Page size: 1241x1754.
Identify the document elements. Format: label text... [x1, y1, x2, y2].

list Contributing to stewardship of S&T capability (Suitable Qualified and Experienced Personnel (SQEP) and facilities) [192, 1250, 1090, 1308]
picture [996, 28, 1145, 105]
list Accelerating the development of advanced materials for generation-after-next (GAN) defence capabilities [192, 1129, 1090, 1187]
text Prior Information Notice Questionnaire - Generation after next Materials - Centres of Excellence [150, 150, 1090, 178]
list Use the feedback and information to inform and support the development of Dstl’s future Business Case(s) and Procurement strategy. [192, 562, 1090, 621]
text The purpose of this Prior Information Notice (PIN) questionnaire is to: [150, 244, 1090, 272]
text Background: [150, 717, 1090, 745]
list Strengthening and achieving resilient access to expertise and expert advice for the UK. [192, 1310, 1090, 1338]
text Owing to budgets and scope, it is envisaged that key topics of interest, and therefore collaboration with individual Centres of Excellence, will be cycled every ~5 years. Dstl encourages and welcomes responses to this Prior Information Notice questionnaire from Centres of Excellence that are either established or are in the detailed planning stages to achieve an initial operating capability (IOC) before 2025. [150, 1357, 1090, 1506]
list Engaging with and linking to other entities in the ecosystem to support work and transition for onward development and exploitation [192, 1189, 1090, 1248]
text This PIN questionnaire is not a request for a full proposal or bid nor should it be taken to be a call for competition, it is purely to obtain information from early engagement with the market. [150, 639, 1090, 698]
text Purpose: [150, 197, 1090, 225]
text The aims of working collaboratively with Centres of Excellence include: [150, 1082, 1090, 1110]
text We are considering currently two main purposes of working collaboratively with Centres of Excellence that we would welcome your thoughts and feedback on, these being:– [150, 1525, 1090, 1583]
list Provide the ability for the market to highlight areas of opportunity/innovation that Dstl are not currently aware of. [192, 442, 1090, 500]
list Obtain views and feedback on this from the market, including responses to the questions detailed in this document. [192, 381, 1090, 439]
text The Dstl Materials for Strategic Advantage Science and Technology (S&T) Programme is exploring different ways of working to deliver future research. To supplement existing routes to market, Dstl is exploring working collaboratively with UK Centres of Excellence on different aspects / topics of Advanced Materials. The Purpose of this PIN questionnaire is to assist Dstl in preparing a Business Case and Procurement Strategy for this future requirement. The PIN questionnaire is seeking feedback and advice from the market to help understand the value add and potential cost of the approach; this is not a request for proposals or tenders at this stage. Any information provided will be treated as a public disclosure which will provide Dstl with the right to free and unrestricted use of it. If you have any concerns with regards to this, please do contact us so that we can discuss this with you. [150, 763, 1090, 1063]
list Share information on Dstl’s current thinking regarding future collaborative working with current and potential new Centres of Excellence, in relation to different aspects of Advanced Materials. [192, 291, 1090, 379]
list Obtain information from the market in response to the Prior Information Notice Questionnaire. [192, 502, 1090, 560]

————

* [How to complete this task] Each line above where the word "after" occurs should be returned in full.

* [Result]
list Accelerating the development of advanced materials for generation-after-next (GAN) defence capabilities [192, 1129, 1090, 1187]
text Prior Information Notice Questionnaire - Generation after next Materials - Centres of Excellence [150, 150, 1090, 178]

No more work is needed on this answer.